PROMPT:
Where a line of the records contains the word "Jahren", show that line.

══════

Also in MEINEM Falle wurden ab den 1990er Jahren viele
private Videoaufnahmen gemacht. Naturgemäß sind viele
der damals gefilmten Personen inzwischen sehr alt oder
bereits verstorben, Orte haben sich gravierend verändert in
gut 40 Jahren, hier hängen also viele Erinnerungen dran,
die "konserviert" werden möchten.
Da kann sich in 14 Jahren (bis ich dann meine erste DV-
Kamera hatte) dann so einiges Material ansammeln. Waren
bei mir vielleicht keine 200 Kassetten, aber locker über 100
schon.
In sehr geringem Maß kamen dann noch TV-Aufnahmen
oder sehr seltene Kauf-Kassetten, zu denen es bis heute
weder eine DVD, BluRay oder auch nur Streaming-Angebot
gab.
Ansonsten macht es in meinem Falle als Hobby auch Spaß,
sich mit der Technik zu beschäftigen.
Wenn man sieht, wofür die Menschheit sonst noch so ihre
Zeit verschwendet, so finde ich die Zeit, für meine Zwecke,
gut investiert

══════

ANSWER SECTION:
Also in MEINEM Falle wurden ab den 1990er Jahren viele
gut 40 Jahren, hier hängen also viele Erinnerungen dran,
Da kann sich in 14 Jahren (bis ich dann meine erste DV-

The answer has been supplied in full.